SELECTED TEXT:
** start **

Issue #5 includes fictions from Stephen S. Power (author of The Dragon Round), John C. Foster (author of Mr. White, and Baby Powder and Other Terrifying Substances), David Busboom (author of Nightbird), Gary Buller, Jake Marley, Christa Carmen, K.P. Kulski, Sara Codair, and Aaaron J. Housholder. Includes a feature by Gwendolyn Kiste (author of And Her Smile Will Untether the Universe, and Pretty Marys All in a Row). Publisher spotlight on Coffin Hop and Q&A interviews with Owen King (coauthor of Sleeping Beauties, and author of Double Feature) and Christina Henry (author of Lost Boy, and Alice).
Yeah, I read Unnerving. What, you jealous? Come at me. All the cool kids do it. Don't tell your mother. I order it with my dad's credit card and steam open the packaging when it arrives so he doesn't know I nicked his Unnerving Magazine.
So don't come at me like some sorta Unnerving superfan!! They don't have t-shirts but if they did I'd buy 'em. I'm a Day-One-r. I interviewed its eddietor. I LIKE THIS MAGAZINE, okay?
COVER:
You hear a crash in your yard. Outside, you see that the moon fell out the sky again. His front teeth are embedded in the neighbour's car, the alarm of which blares, and the moon is giggling stupidly. He got high on meth again. He thinks it's funny. You're like, "Moon, you were stable for millions of years. Where did it all go wrong?"
And really that can happen to any of us. I think that's what this cover is trying to say. Evil is real, permanent as night. It isn't going away. Like, really almost everywhere in the universe is night anyway. A chilling consideration. And Unnerving stories are as dark, timely and timeless as a methed-up, toothless moon, giggling in your goddamn yard.
FICTION:
Then we get to the content itself! I very much enjoyed Gary Buller's story, "Porcelain Skin." And I simply enjoyed the fact that Gary has a story in Unnerving because I know he's been interested in this market for a good while, at least since we chatted on my podcast early last year! (That's genuine excitement from me! I just wanted to add this disclaimer because it had that taste of me saying, "I interviewed X this week because he asked if we could" and X is like, "Lol couldn't you just pretend you were as excited to hear from me as you were about the people you seek out for interviews? :(" BUT THAT'S NOT WHAT I'M SAYING.)
KP Kulski's Shades of Imugi Mare was an awesome piece of dark sci-fi! Most sci-fi I relate to is dark like this one—because space is literally the worst place. Like, there's Earth, with—you know—all that associated bullshit, and then there's an even worse place than that: SPACE! Ew. Great story :)
Christa Carmen's "Red Room" was also very cool!
But really all stories were great :) And, oh my! As always I look at these authorses credentials and I'm like whaaa. I don't know why I would, though. They're clearly all very talented folks :)

** end **

INPUT FOR THIS TASK:
** start **

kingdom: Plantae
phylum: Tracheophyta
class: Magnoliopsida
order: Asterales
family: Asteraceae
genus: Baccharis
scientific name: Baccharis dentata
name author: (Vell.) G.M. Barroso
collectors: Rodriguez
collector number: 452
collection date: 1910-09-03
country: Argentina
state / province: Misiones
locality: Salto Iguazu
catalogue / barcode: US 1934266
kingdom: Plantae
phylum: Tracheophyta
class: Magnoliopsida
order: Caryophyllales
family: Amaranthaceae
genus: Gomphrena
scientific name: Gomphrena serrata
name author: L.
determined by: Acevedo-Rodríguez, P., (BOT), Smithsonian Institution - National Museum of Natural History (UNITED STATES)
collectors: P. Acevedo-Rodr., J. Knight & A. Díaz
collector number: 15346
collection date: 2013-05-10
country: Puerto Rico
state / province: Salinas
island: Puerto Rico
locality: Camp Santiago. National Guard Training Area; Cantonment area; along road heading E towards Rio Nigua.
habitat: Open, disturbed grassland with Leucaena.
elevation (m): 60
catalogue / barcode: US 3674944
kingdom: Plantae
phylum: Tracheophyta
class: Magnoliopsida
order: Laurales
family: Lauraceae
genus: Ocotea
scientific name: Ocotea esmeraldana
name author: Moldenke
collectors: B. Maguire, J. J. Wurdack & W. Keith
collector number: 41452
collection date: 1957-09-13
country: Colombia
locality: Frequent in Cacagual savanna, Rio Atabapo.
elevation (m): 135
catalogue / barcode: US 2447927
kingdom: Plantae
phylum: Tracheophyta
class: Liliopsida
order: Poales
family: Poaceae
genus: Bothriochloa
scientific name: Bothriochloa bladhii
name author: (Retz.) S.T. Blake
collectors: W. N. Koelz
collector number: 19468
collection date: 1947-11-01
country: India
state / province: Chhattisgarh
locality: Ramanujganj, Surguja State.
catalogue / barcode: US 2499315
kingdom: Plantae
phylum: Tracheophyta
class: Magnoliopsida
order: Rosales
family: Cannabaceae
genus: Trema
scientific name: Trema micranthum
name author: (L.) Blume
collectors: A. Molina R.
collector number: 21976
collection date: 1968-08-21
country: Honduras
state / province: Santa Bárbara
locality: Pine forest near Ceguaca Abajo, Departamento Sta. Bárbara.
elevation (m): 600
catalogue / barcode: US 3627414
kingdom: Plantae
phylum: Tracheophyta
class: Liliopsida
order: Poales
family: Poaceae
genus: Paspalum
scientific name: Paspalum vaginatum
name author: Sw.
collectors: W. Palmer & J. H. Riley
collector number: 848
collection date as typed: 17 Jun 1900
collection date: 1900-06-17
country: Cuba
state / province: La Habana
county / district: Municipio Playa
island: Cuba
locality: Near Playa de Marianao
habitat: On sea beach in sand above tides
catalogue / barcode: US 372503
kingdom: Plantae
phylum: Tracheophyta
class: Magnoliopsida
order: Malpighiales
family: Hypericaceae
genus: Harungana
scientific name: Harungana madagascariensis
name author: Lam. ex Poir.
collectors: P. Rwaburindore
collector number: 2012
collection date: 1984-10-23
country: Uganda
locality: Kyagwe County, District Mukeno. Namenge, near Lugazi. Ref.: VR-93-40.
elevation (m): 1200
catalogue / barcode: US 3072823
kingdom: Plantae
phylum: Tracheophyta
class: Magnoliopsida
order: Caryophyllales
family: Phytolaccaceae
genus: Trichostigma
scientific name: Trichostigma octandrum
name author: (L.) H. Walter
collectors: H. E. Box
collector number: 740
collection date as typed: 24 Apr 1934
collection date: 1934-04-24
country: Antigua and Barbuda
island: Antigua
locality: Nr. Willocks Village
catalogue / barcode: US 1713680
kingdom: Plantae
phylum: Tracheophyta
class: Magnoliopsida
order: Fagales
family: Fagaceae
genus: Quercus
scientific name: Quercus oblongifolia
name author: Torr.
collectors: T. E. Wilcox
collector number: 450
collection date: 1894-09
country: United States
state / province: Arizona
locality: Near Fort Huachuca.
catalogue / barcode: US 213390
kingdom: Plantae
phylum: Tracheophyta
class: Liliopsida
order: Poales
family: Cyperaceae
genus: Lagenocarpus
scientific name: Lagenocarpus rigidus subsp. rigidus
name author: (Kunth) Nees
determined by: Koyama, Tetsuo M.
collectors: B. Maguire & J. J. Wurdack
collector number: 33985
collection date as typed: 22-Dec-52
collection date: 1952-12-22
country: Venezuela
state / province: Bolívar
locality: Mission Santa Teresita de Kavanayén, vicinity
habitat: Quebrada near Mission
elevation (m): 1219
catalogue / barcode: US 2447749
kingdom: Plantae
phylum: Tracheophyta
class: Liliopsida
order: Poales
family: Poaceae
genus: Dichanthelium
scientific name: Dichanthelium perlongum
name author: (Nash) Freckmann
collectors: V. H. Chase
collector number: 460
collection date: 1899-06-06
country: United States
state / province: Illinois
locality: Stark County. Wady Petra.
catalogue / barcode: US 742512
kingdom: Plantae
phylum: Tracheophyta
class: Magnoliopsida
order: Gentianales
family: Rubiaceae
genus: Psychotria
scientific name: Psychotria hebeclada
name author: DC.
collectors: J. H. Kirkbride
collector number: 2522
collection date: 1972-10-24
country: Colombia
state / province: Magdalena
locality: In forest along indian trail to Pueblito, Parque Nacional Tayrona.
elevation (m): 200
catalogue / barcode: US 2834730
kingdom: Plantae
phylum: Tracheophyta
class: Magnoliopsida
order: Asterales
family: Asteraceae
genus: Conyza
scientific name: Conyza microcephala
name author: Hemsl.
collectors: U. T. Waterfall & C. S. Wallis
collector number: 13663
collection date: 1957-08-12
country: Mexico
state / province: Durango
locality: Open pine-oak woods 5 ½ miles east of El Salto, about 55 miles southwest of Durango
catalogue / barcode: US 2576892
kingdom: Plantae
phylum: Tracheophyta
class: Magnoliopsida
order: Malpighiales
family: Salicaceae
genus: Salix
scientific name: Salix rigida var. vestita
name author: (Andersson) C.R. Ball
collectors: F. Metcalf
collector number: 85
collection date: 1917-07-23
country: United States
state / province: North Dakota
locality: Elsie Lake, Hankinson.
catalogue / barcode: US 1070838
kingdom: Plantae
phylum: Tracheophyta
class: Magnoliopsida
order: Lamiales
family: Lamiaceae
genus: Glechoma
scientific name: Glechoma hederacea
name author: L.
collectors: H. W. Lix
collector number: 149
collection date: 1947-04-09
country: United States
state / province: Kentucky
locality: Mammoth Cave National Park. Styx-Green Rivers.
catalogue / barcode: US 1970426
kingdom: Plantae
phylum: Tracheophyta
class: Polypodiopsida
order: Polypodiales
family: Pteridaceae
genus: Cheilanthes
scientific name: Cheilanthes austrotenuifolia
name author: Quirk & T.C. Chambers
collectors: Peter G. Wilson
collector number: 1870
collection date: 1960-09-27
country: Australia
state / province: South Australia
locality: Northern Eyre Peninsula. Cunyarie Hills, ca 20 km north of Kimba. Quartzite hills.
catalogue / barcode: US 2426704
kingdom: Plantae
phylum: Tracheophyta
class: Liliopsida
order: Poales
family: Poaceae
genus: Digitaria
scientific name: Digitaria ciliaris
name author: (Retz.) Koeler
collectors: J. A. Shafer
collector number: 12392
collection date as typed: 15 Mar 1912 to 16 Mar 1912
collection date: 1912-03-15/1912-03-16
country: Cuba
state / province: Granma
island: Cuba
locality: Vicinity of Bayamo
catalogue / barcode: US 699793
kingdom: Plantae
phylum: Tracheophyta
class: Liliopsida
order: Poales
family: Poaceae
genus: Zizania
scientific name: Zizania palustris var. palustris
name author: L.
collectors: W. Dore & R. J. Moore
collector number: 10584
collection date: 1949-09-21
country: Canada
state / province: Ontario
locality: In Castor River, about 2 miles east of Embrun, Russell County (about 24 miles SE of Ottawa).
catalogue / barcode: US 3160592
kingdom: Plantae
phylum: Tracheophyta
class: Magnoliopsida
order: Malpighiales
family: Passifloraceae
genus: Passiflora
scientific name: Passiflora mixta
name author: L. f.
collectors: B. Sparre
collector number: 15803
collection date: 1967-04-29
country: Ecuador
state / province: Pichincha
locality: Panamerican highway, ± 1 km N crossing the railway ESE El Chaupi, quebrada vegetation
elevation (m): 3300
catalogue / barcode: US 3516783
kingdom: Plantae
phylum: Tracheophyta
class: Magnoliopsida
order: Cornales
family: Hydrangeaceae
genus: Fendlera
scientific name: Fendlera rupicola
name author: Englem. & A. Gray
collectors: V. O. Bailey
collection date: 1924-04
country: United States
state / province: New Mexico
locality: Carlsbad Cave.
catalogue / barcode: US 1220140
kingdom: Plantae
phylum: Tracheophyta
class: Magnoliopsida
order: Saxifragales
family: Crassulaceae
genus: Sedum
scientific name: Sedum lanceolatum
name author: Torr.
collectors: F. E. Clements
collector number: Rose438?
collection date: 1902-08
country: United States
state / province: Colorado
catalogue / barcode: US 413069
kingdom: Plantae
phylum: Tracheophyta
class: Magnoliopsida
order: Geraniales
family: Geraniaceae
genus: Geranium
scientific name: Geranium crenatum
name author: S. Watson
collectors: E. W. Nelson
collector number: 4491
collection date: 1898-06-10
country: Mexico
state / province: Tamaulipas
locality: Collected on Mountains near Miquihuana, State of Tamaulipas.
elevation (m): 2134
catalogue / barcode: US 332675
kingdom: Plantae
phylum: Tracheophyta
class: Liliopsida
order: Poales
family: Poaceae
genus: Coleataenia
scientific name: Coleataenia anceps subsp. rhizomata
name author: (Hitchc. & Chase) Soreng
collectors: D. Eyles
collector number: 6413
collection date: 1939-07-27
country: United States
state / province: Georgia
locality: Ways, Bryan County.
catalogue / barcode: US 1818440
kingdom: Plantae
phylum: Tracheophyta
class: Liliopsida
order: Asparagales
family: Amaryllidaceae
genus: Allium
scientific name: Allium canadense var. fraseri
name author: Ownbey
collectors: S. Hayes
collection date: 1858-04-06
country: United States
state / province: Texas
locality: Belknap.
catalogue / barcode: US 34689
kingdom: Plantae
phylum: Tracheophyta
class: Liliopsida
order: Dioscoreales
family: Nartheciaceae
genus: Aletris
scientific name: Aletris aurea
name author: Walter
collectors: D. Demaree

** end **

SET PROBLEM 1:
Please rewrite the plant-sheet records from the line with "elevation (m): 600" up to and including the line with "locality: Near Playa de Marianao", switching "country" to "nation" and leaving everything else unchanged.
SET PROBLEM 2:
Carry on the review of Unnerving Magazine Issue #5 after its final sentence.

EXERCISE OUTPUT 1:
elevation (m): 600
catalogue / barcode: US 3627414
kingdom: Plantae
phylum: Tracheophyta
class: Liliopsida
order: Poales
family: Poaceae
genus: Paspalum
scientific name: Paspalum vaginatum
name author: Sw.
collectors: W. Palmer & J. H. Riley
collector number: 848
collection date as typed: 17 Jun 1900
collection date: 1900-06-17
nation: Cuba
state / province: La Habana
county / district: Municipio Playa
island: Cuba
locality: Near Playa de Marianao

EXERCISE OUTPUT 2:
SOME OTHER FEATURES:
Interview with Owen King! He has some cool insights regarding the lauded collab with his dad, Sleeping Beauties. Pretty cool! He seems like an interesting, down-to-earth guy. Also proves once again that we're all like one degree of separation from Stephen King himself. (And zero degrees away from typing/saying his name at least once a day hahaha)
Q&A with Christina Henry, discussing her Unnerving favourite, "Lost Boy." I particularly enjoyed this description of how Unnerving came across it: "I was neck deep in review requests and decided to ignore them all and hopped onto NetGalley." (Because we all do that :P) Anyway, cool interview and nice reminder to pick up "Lost Boy" :)
Gwendolyn Kiste's essays are always illuminating, and this time she delves into the horror of fairy tales. Which is cool because I recently picked up a cheap copy of Grimm's Fairy Tales and now I can read it with a new context. She even recommends some contemporary reads as examples (yet humbly refrains from including her own stellar—and Stoker-nommed collection!—And Her Smile Will Untether the Universe! So I'll do that, then. Recommend it, that is :D)
CONCLUSION:
Though I mean my favourite thing in this one has to be pg 18. It's a full-page ad for Leo X. Robertson's Unnerving books, Bonespin Slipspace and The Grimhaven Disaster! Yeah! Uhuh. Read them? Should have! Lemme tell you, I read like 100+ books a year and I haven't read anything like them. Or I wouldn't have written them duh :D
I've been reading this magazine since it launched in December 2016 and with each issue it has really grown. I bought a years subscription for just $10 and so far it's been a really good investment. Issue 5 is brilliant and features some really great authors.
Unnerving's Issue 5 contains nine stories which are all really varied but united with their dark cores of horror. Its also really cool to see lots of female horror writers featured too.
Stand out stories for me include, Porcelain Skin, this was just so creepy and I loved how the tension was built up throughout the story and the ending was really cool too! I've been reading his stories for a few years and now and they never fail to disappoint. I also really liked Ghoul by John C Foster and The Weight of Her Smile by Jake Marlow.
Glug Glug by Aaron J Housholder
A great tale to start off the magazine, its playful and creepy and leaves you wondering and worrying about what's lurking in your house.
Red Room by Christa Carmen
A young woman wakes up with gruesome photos on her phone after her friends messy alcohol fuelled wedding. No one can explain or take her concerns seriously and yet they keep coming.I loved this story, thought it was a really dark and unsettling premise and teaches mankind how you're girlfriend always knows best!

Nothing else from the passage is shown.